The point is that code doesn't belong in Rust to begin with!

> Yes, but if you have to shell out at some point, the difference between calling to myscript.sh that contains "foo --flag x" and directly shelling out to "foo --flag x" is practically nonexistant.

No it isn't. Code auditing and vetting has been a thing for years. Say you have a CI pipeline that hooked into Shellcheck to validate your .sh files for errors, that same pipeline wouldn't vet any pseudo shell code inlined in Rust.

> Is this better than just using rust's builtin `std::process::Child`? Maybe not, but all of your concerns apply equally to using that.

Not all, only the concerns you've cherrypicked.

The subprocess API is without system calls? Otherwise it calls into heretic C code.

Of course Rust itself is not "safe" either:

https://rustsec.org/advisories/CVE-2018-1000810.html

> Do those programs exist

If those programs don't exist, they are simply missing dependencies of the program.

In the shell, we might use the type command. Something similar could be integrated into this scripting system to detect whether some string corresponds to a command that can be found in the PATH.

> Is ‘tar’ calling ./tar, /bin/tar or some other instance of tar? And how do you find out?
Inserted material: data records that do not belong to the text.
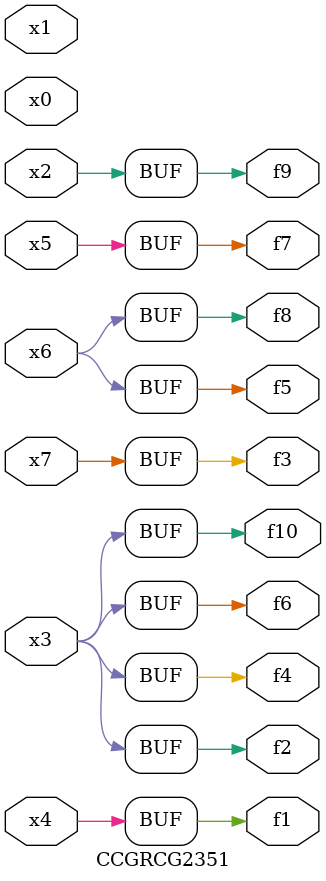
<source format=v>
module CCGRCG2351(
	input x0, x1, x2, x3, x4, x5, x6, x7,
	output f1, f2, f3, f4, f5, f6, f7, f8, f9, f10
);
	assign f1 = x4;
	assign f2 = x3;
	assign f3 = x7;
	assign f4 = x3;
	assign f5 = x6;
	assign f6 = x3;
	assign f7 = x5;
	assign f8 = x6;
	assign f9 = x2;
	assign f10 = x3;
endmodule

</source>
PATH is actually used by low-level routines in POSIX, like execvp. If execvp is used as the basis for dispatching commands, then PATH is searched.

> A .rs file does not.

That's a fair point. Over the years, I have seen a fair share of C programs break because they were actually using system() or fork()/exec() to run programs that were missing or had some other problem.

I've also seen (and written myself) complex shell scripts that check for their dependencies up-front and complain if some are missing, which is a good idea, especially if not all execution paths use every dependency, or if an unexpected termination could occur after a lengthy process that the user will have to recover from and repeat.

It can also be loudly documented as part of the system requirements of the program. "This program relies on the utilities tar, awk and expect which are expected to be in the PATH. It was tested with GNU tar 1.29, GNU Awk 4.1.4 and Expect 5.45.4."

If we are packaging this program into a distro, we can express those dependencies in the packaging meta-data, so they are pulled in automatically. The package manager has to be conscientious and to understand that program's requirements.